# About this task:
Go over the lines below, and when one contains the word "Lawyer", copy it.
BEGIN Data supplied
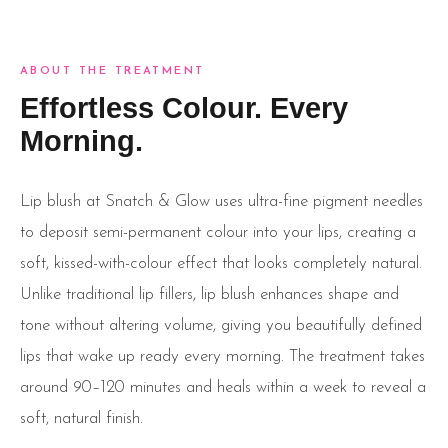
ABOUT THE TREATMENT
Effortless Colour. Every
Morning.
Lip blush at Snatch & Glow uses ultra-fine pigment needles
to deposit semi-permanent colour into your lips, creating a
soft, kissed-with-colour effect that looks completely natural.
Unlike traditional lip fillers, lip blush enhances shape and
tone without altering volume, giving you beautifully defined
lips that wake up ready every morning. The treatment takes
around 90–120 minutes and heals within a week to reveal a
soft, natural finish.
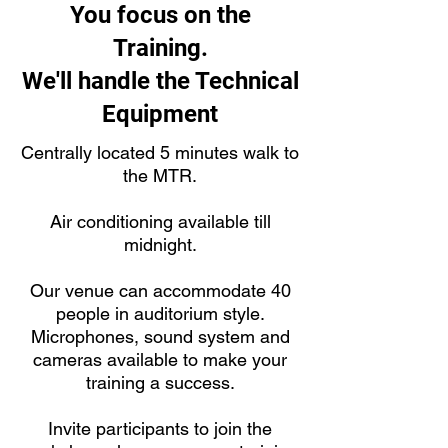
You focus on the
Training.
We'll handle the Technical
Equipment
Centrally located 5 minutes walk to
the MTR.
Air conditioning available till
midnight.
Our venue can accommodate 40
people in auditorium style.
Microphones, sound system and
cameras available to make your
training a success.
Invite participants to join the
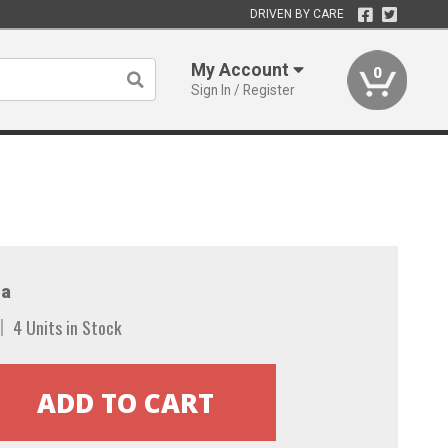
DRIVEN BY CARE
My Account
0
Sign In / Register
a
4 Units in Stock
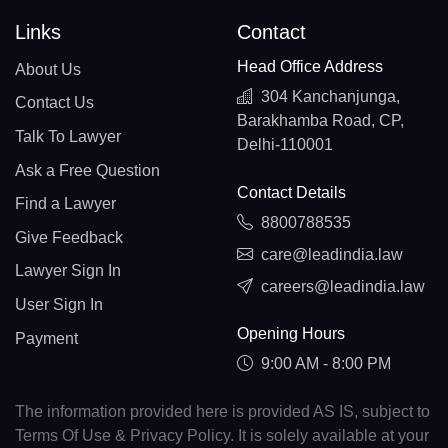
Links
Contact
Head Office Address
About Us
304 Kanchanjunga,
Contact Us
Barakhamba Road, CP,
Talk To Lawyer
Delhi-110001
Ask a Free Question
Contact Details
Find a Lawyer
8800788535
Give Feedback
care@leadindia.law
Lawyer Sign In
careers@leadindia.law
User Sign In
Opening Hours
Payment
9:00 AM - 8:00 PM
The information provided here is provided AS IS, subject to
Terms Of Use & Privacy Policy. It is solely available at your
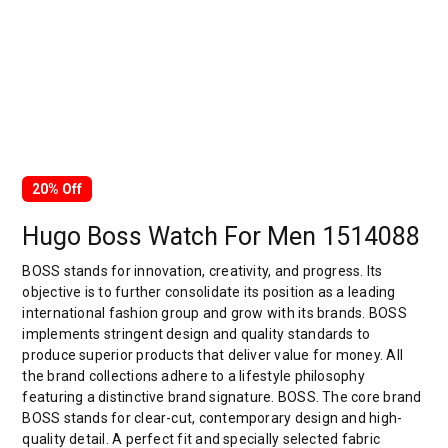
20% Off
Hugo Boss Watch For Men 1514088
BOSS stands for innovation, creativity, and progress. Its
objective is to further consolidate its position as a leading
international fashion group and grow with its brands. BOSS
implements stringent design and quality standards to
produce superior products that deliver value for money. All
the brand collections adhere to a lifestyle philosophy
featuring a distinctive brand signature. BOSS. The core brand
BOSS stands for clear-cut, contemporary design and high-
quality detail. A perfect fit and specially selected fabric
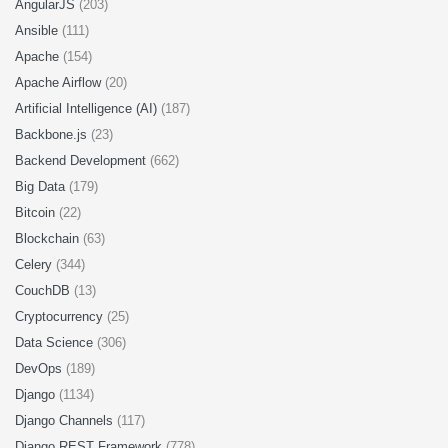
AngularJS
(203)
Ansible
(111)
Apache
(154)
Apache Airflow
(20)
Artificial Intelligence (AI)
(187)
Backbone.js
(23)
Backend Development
(662)
Big Data
(179)
Bitcoin
(22)
Blockchain
(63)
Celery
(344)
CouchDB
(13)
Cryptocurrency
(25)
Data Science
(306)
DevOps
(189)
Django
(1134)
Django Channels
(117)
Django REST Framework
(778)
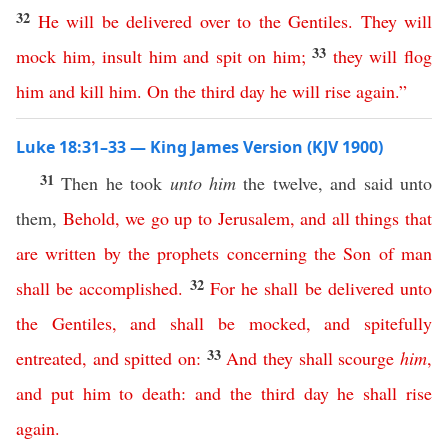
32
He
will
be
delivered
over
to
the
Gentiles
.
They
will
33
mock
him
,
insult
him
and
spit
on
him
;
they
will
flog
him
and
kill
him
.
On
the
third
day
he
will
rise
again
.”
Luke 18:31–33 — King James Version (KJV 1900)
31
Then he took
unto him
the twelve, and said unto
them,
Behold
,
we
go
up
to
Jerusalem
,
and
all
things
that
are
written
by
the
prophets
concerning
the
Son
of
man
32
shall
be
accomplished
.
For
he
shall
be
delivered
unto
the
Gentiles
,
and
shall
be
mocked
,
and
spitefully
33
entreated
,
and
spitted
on
:
And
they
shall
scourge
him
,
and
put
him
to
death
:
and
the
third
day
he
shall
rise
again
.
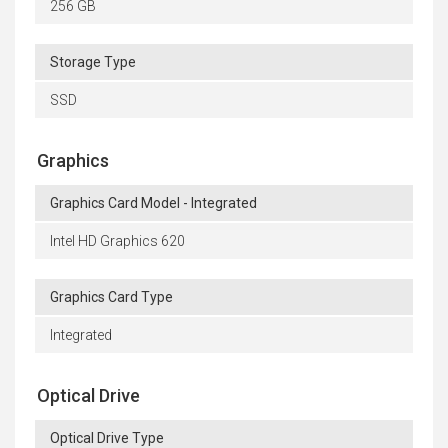
256 GB
Storage Type
SSD
Graphics
Graphics Card Model - Integrated
Intel HD Graphics 620
Graphics Card Type
Integrated
Optical Drive
Optical Drive Type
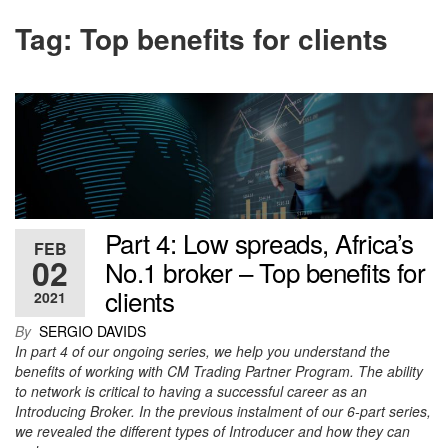
Tag:
Top benefits for clients
Part 4: Low spreads, Africa’s
FEB
02
No.1 broker – Top benefits for
clients
2021
By
SERGIO DAVIDS
In part 4 of our ongoing series, we help you understand the
benefits of working with CM Trading Partner Program. The ability
to network is critical to having a successful career as an
Introducing Broker. In the previous instalment of our 6-part series,
we revealed the different types of Introducer and how they can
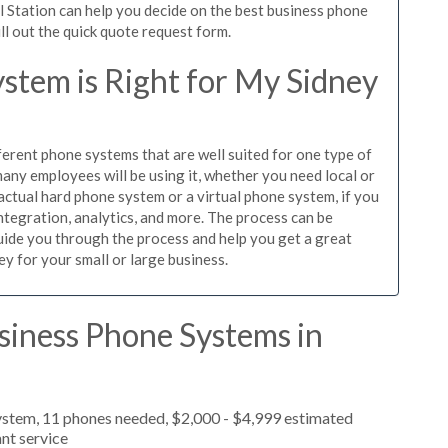
l Station can help you decide on the best business phone
ill out the quick quote request form.
stem is Right for My Sidney
ferent phone systems that are well suited for one type of
any employees will be using it, whether you need local or
actual hard phone system or a virtual phone system, if you
tegration, analytics, and more. The process can be
guide you through the process and help you get a great
ey for your small or large business.
siness Phone Systems in
ystem, 11 phones needed, $2,000 - $4,999 estimated
nt service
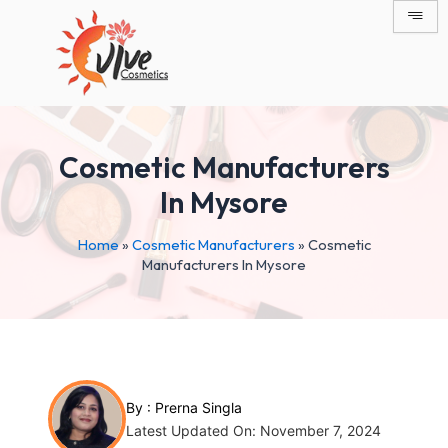
Skip
Post
to
navigation
content
Cosmetic Manufacturers
In Mysore
Home
»
Cosmetic Manufacturers
»
Cosmetic
Manufacturers In Mysore
By :
Prerna Singla
Latest Updated On: November 7, 2024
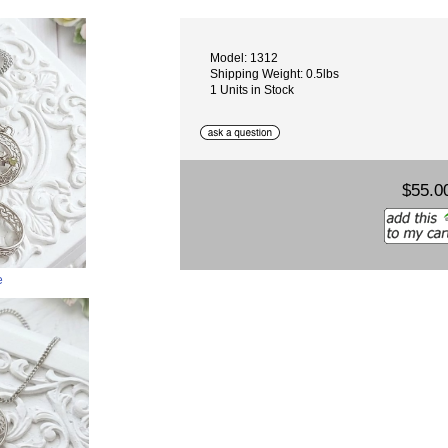
Model: 1312
Shipping Weight: 0.5lbs
1 Units in Stock
$55.0
e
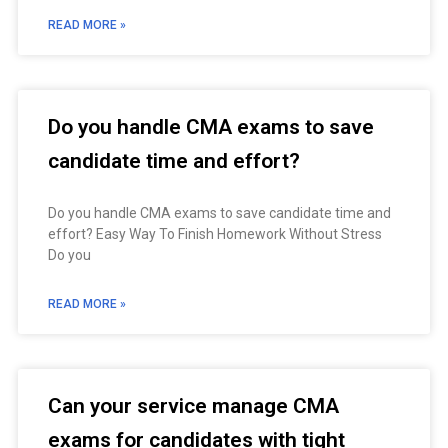
READ MORE »
Do you handle CMA exams to save
candidate time and effort?
Do you handle CMA exams to save candidate time and
effort? Easy Way To Finish Homework Without Stress
Do you
READ MORE »
Can your service manage CMA
exams for candidates with tight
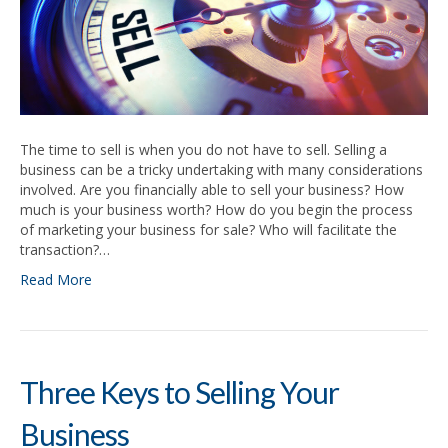
The time to sell is when you do not have to sell. Selling a
business can be a tricky undertaking with many considerations
involved. Are you financially able to sell your business? How
much is your business worth? How do you begin the process
of marketing your business for sale? Who will facilitate the
transaction?…
Read More
Three Keys to Selling Your
Business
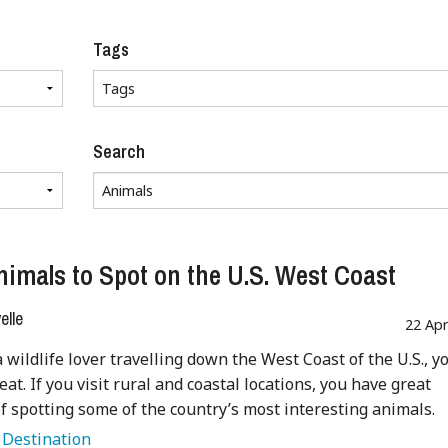
Tags
Search
nimals to Spot on the U.S. West Coast
lle
22 Ap
a wildlife lover travelling down the West Coast of the U.S., y
reat. If you visit rural and coastal locations, you have great
f spotting some of the country’s most interesting animals.
:
Destination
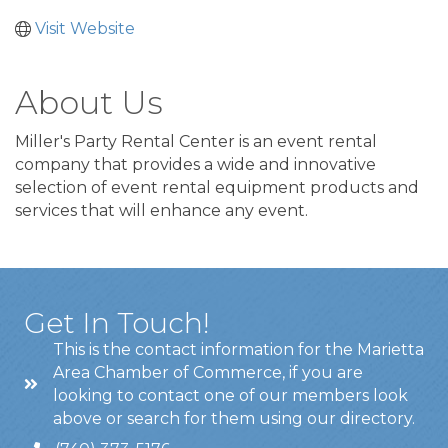
Visit Website
About Us
Miller's Party Rental Center is an event rental
company that provides a wide and innovative
selection of event rental equipment products and
services that will enhance any event.
Get In Touch!
This is the contact information for the Marietta
Area Chamber of Commerce, if you are
looking to contact one of our members look
above or search for them using our directory.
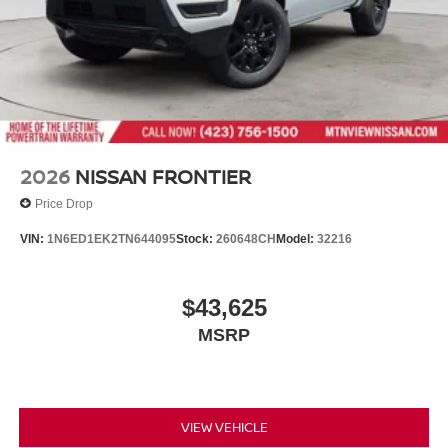
2026
NISSAN FRONTIER
Price Drop
VIN:
1N6ED1EK2TN644095
Stock:
260648CH
Model:
32216
$43,625
MSRP
VIEW VEHICLE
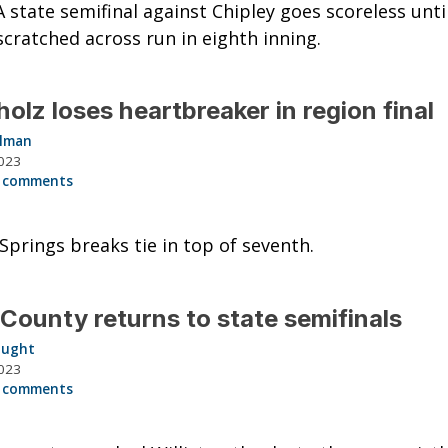
A state semifinal against Chipley goes scoreless unti
scratched across run in eighth inning.
olz loses heartbreaker in region final
llman
023
 comments
Springs breaks tie in top of seventh.
 County returns to state semifinals
aught
023
 comments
END Data supplied
# Result below:
Talk To Lawyer
Find a Lawyer
Lawyer Sign In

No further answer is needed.